Requests
1) From the interview with the Beaujolais winemaker below, list everything named as most important for working without sulfur.
2) Answer these questions using the interview with the Beaujolais winemaker below, one answer per line, marked (a), (b), (c) to match:
(a) How many hectares does Nicolas Pavie work by hand?
(b) Which region does he come from?
(c) How many years did he work in a wine cellar?
3) Proceed with the interview with the Beaujolais winemaker below, picking up after its last sentence.

An interview with Nicolas Pavie, Theize, Beaujolais.

AN INTERVIEW WITH NICOLAS PAVIE, THEIZE, BEAUJOLAIS.

We are delighted to start working with Nicolas Pavie who works just 1.8 hectares by hand in Theize, southern Beaujolais. Nicolas is thoughtful, contemplative character and as is often the case the wines seem to reflect this. These are elegant, balanced and pure Gamay's with quite astonishing length and power, wines that open up beautifully over a few hours and even into the next day. I thought the best way to introduce him aside from opening one of his wines, was through a little interview we did through email. You can find Nicolas' wines here.
Where are you from Nicolas, and how did you get into wine?

I am from Normandy where there are almost no vineyards.

After long studies (Masters in Biochemistry and Language Science) looking for something to do with my life while working and many years of tasting and visiting winemakers, I worked in a wine cellar for 10 years before deciding to leave the city to be able to live in the countryside and work the land. Having no training or experience in this field, I started working in the vineyard because I was passionate about wine. This without knowing if I would have the physical and mental strength to do it. And here I am!

How did you learn how to make wine? Did you work with other winemakers/growers before making wine yourself?

During a good fifteen years of tasting, reading and visiting, I have accumulated a lot of theoretical knowledge.

Then, there are two winemakers whose wines I love and whom I have questioned a lot. I spent time with both pruning and one of them harvest also. The conclusion was "simple". The most important thing to work without sulfur: pruning and control of the yields and an excellent sanitary state of the grapes at harvest time.

Information given
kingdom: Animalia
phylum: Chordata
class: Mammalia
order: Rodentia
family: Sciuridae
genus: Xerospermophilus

--

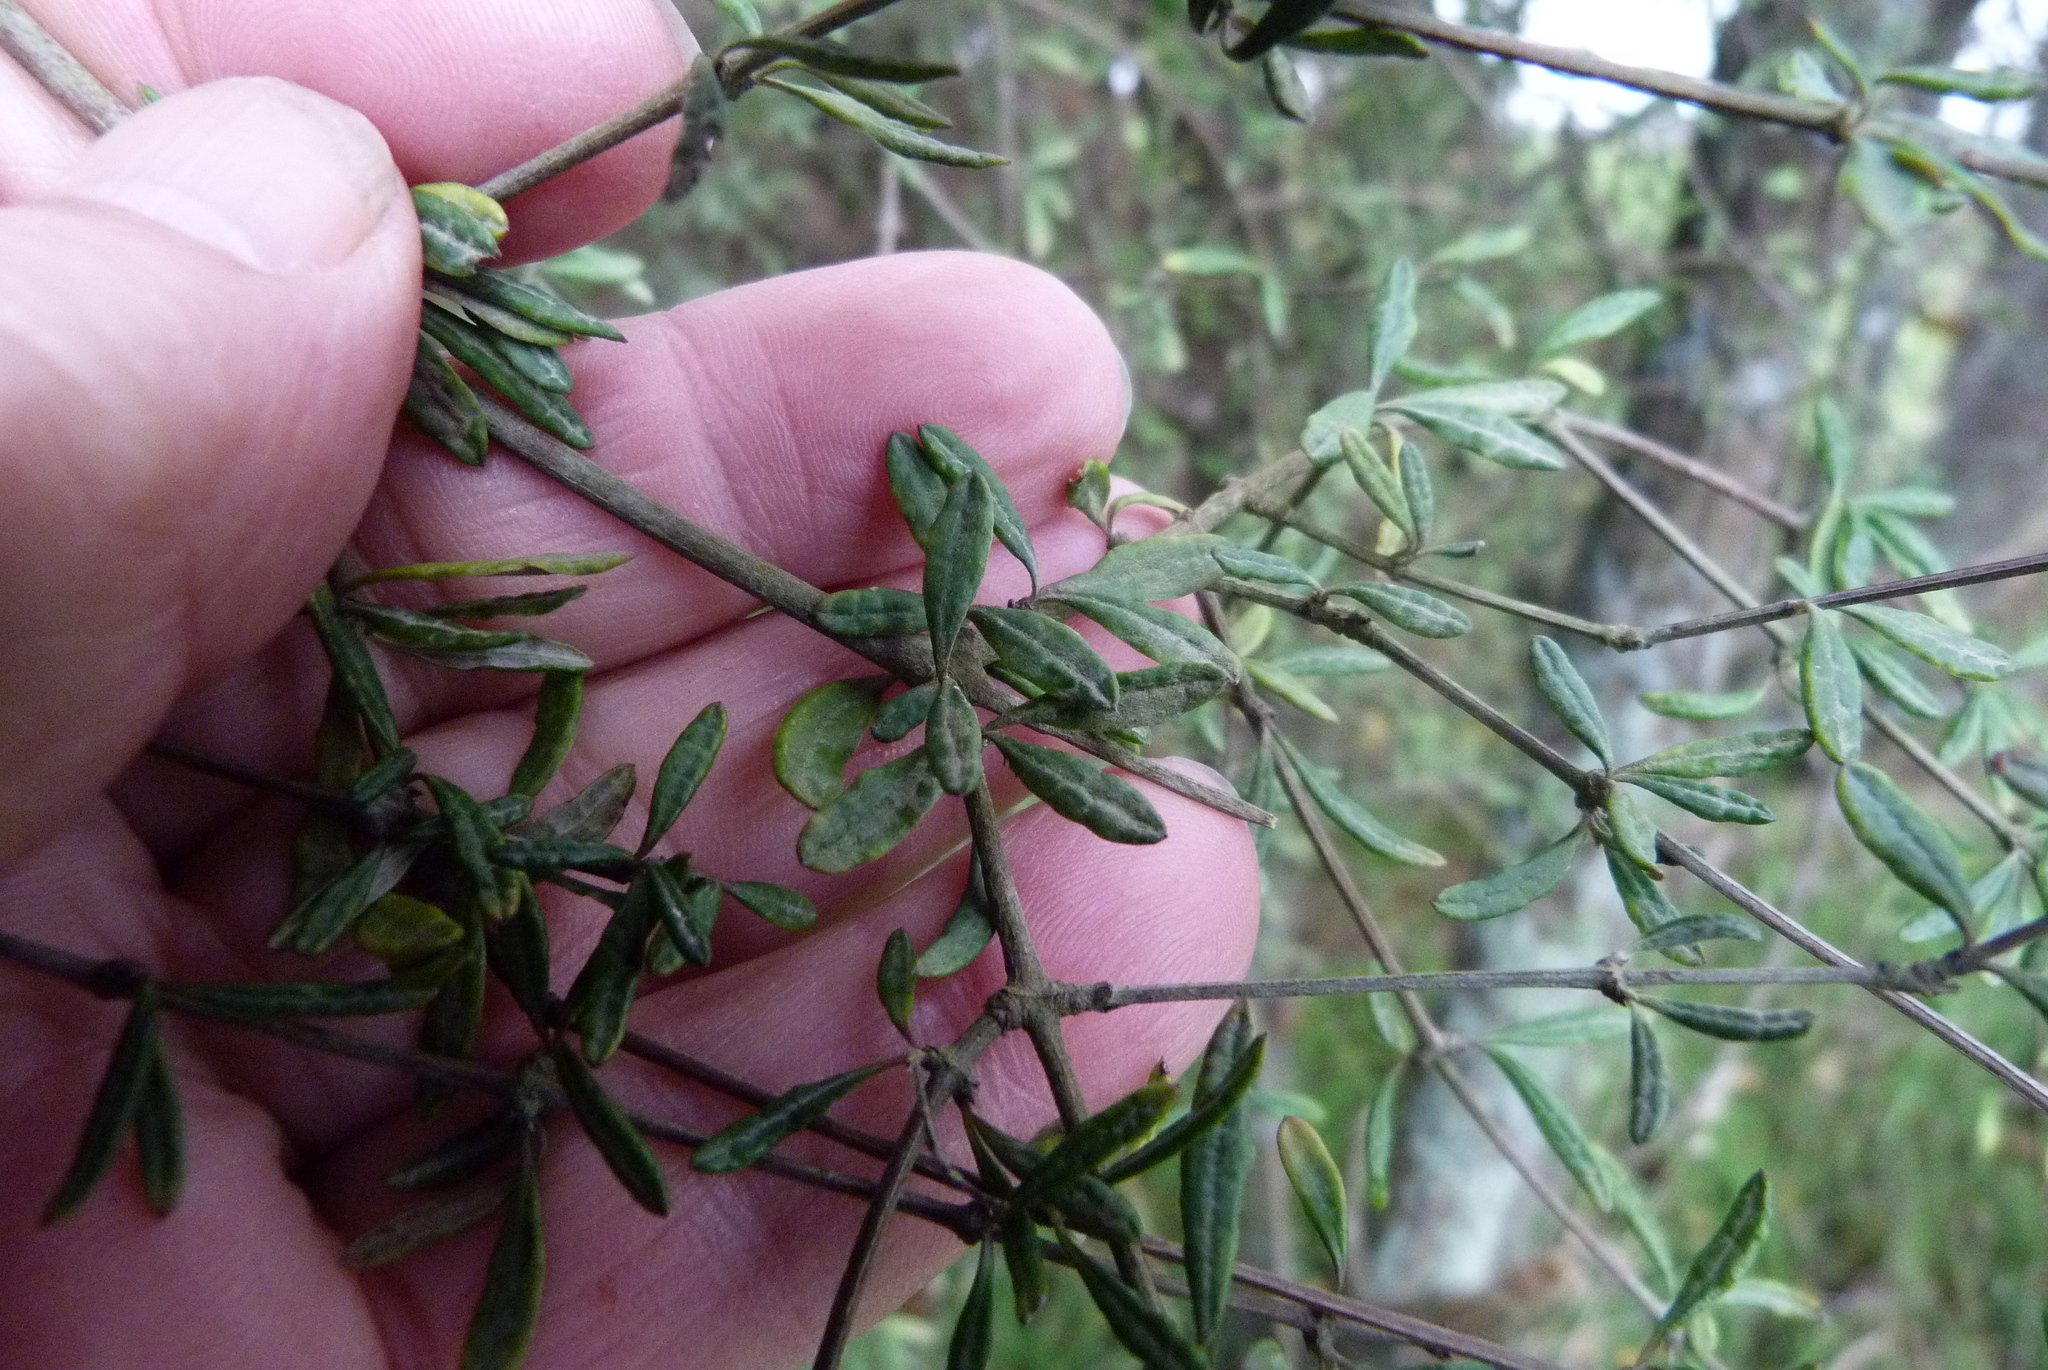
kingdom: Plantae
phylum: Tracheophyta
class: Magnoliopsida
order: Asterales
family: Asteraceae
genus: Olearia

Solved problems
1)
- Pruning
- Control of the yields
- An excellent sanitary state of the grapes at harvest time

2)
(a) 1.8 hectares
(b) Normandy
(c) 10 years

3)
Then I plunged into the unknown of the practice, not without stress, of making wine from pruning to harvest in 2015. With a single harvest of which I divided the fermented juice and 4 for test maturation. 1 cuvée without sulphur, one with 1g (to see the difference) , one cuvée in cask with 2g and one cask of 400 liters (1500 bottles in all).

Not having a tractor, I worked a bit with a pickaxe. The grelinette arrived in 2017!


Nicolas & his grelinette

You have a great respect for nature and work the vineyards just with a grelinette, can you tell us a little about your vineyards (which look beautiful) and the way you work and why? 

Child of the Norman countryside, I found myself in the city for my studies and for work. As soon as I had free time, I went to the vineyards to see the wine growers or to walk in the forest.

The world lacks spirituality which makes it crazy of growth and egocentrism, I often found harmony and appeasement in nature.

Growth and speed make us lose our mind. In working the vine, I try to live as much as possible at its pace and the grelinette is a great way to do that. No noise but slowness. The grass being part of the ecosystem. I limit myself to remove it at the beginning of the season (2 and a half months of grelinette) but not obsessively and only at the feet of the vines.

The goal is not to have bare earth on which the vines grow, so that insects, animals and birds live well there, participating in the balance and harmony of the whole. That the grass and the vines harmonize without competing too much. And that I also participate in this harmony.

This certainly limits the yields but as I told you we produce too much, consume too much which forces us to mechanize (thus pollute) to enlarge again and again without caring about what it costs in terms of pollution, time and social imbalance.

And above all, I think that I would not make the same wines.

That's why I don't plan to grow too much ( 0.5ha max.). However, I would like to replace the missing vines in order to optimize my surface.

I know that the whole is very fragile, especially economically. We will see

Let it be!


Why did you choose to make wine in Beaujolais and this part of the region?

A mixture of: chance mostly, cheap vines, bad images of Beaujolais (especially in Normandy), see what can be done with Gamay, a brother living one hour away from Beaujolais, beauty of the landscape.

I find your wines strikingly balanced, pure and with incredible length, what is it you look for in a a wine?

I would be lying if I said that I was not looking for balance, purity and length.

But above all, I have focused my work on the vineyard, hoping that it will promote balance and richness in the grapes and that this will be reflected in the wine.

Determining the maturity of the grapes (and therefore the date of harvest) is still difficult for me.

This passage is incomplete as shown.